X = diabetes.drop('Outcome', axis=1)
y = diabetes['Outcome']
X_train, X_test, y_train, y_test = train_test_split(X, y, test_size=0.2, random_state=42)

## Q4. Use a decision tree algorithm, such as ID3 or C4.5, to train a decision tree model on the training set. Use cross-validation to optimize the hyperparameters and avoid overfitting.

In [None]:
from sklearn.tree import DecisionTreeClassifier
from sklearn.model_selection import GridSearchCV

param_grid = {
    'max_depth': [3, 5, 7, 9, None],
    'min_samples_split': [2, 5, 10],
    'criterion': ['gini', 'entropy']
}
grid = GridSearchCV(DecisionTreeClassifier(random_state=42), param_grid, cv=5)
grid.fit(X_train, y_train)
print('Best parameters:', grid.best_params_)
model = grid.best_estimator_

## Q5. Evaluate the performance of the decision tree model on the test set using metrics such as accuracy, precision, recall, and F1 score.
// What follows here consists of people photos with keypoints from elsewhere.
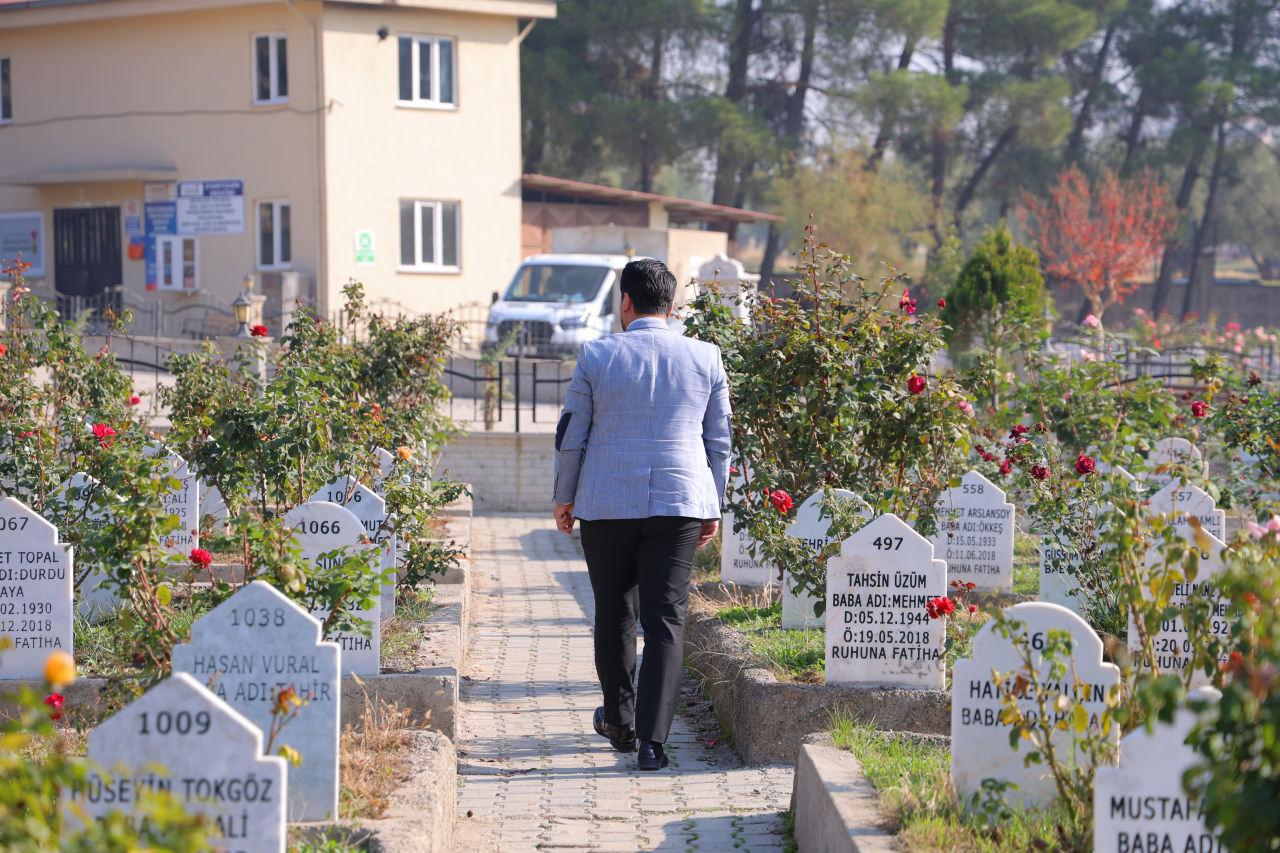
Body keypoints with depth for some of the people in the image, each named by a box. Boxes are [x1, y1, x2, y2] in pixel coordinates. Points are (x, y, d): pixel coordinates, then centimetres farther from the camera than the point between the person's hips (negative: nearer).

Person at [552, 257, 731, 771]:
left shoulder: (596, 357, -3)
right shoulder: (705, 358, 2)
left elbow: (571, 435, 2)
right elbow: (719, 441, 8)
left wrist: (565, 497, 15)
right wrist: (713, 508, 18)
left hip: (607, 505, -1)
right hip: (679, 505, 1)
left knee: (614, 615, 15)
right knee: (666, 621, -1)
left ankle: (619, 723, 30)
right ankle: (652, 739, -10)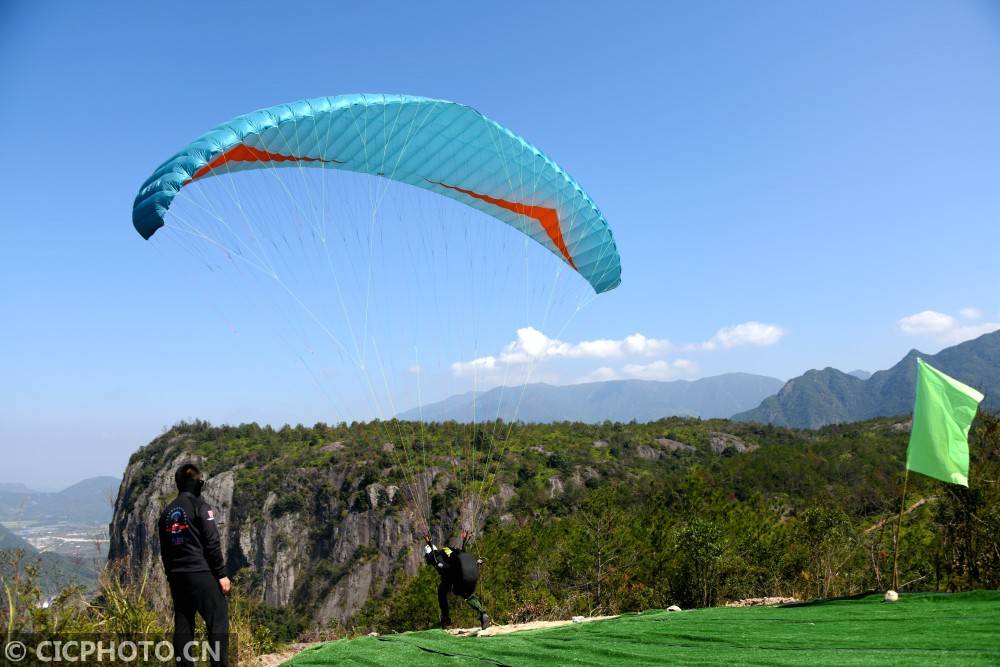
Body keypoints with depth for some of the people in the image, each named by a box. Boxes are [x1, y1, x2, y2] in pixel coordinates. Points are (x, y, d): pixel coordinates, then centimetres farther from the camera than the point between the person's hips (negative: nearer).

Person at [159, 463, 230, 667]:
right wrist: (221, 574, -9)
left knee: (182, 625, 10)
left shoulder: (167, 511, 14)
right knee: (218, 622, -6)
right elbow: (212, 543, -12)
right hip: (202, 574, -7)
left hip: (177, 576, 7)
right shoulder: (199, 505, -7)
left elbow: (164, 550, 17)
Use confusion matrices and ROC curves to visualize the results.

In [None]:
from sklearn.metrics import accuracy_score, precision_score, recall_score, f1_score, confusion_matrix, roc_curve, roc_auc_score

# Predictions
y_pred = model.predict(X_test)

# Metrics
print('Accuracy:', accuracy_score(y_test, y_pred))
print('Precision:', precision_score(y_test, y_pred))
print('Recall:', recall_score(y_test, y_pred))
print('F1 Score:', f1_score(y_test, y_pred))

# Confusion matrix
cm = confusion_matrix(y_test, y_pred)
sns.heatmap(cm, annot=True, fmt='d', cmap='Blues')
plt.xlabel('Predicted')
plt.ylabel('Actual')
plt.title('Confusion Matrix')
plt.show()

# ROC curve
probs = model.predict_proba(X_test)[:, 1]
fpr, tpr, _ = roc_curve(y_test, probs)
auc = roc_auc_score(y_test, probs)
plt.plot(fpr, tpr, label=f'AUC = {auc:.2f}')
plt.plot([0, 1], [0, 1], linestyle='--')
plt.xlabel('False Positive Rate')
plt.ylabel('True Positive Rate')
plt.title('ROC Curve')
plt.legend()
plt.show()

## Q6. Interpret the decision tree by examining the splits, branches, and leaves. Identify the most important variables and their thresholds. Use domain knowledge and common sense to explain the patterns and trends.

In [None]:
from sklearn.tree import plot_tree

plt.figure(figsize=(20,10))
plot_tree(model, feature_names=X.columns, class_names=['Non-Diabetic', 'Diabetic'], filled=True, max_depth=3)
plt.show()

# Feature importance
importances = pd.Series(model.feature_importances_, index=X.columns)
print('Feature importances:\n', importances.sort_values(ascending=False))

## Q7. Validate the decision tree model by applying it to new data or testing its robustness to changes in the dataset or the environment. Use sensitivity analysis and scenario testing to explore the uncertainty and risks.

In [None]:
# Sensitivity analysis: Varying glucose value for a sample patient
import numpy as np
sample = X_test.iloc[0].copy()
glucose_range = np.arange(80, 200, 5)
preds = []
for g in glucose_range:
    sample['Glucose'] = g
    preds.append(model.predict([sample])[0])
plt.plot(glucose_range, preds, marker='o')
plt.xlabel('Glucose')
plt.ylabel('Predicted Outcome')
plt.title('Sensitivity Analysis: Glucose Effect')
plt.show()

This notebook demonstrates the end-to-end process of building, evaluating, and interpreting a decision tree for diabetes prediction in a healthcare setting.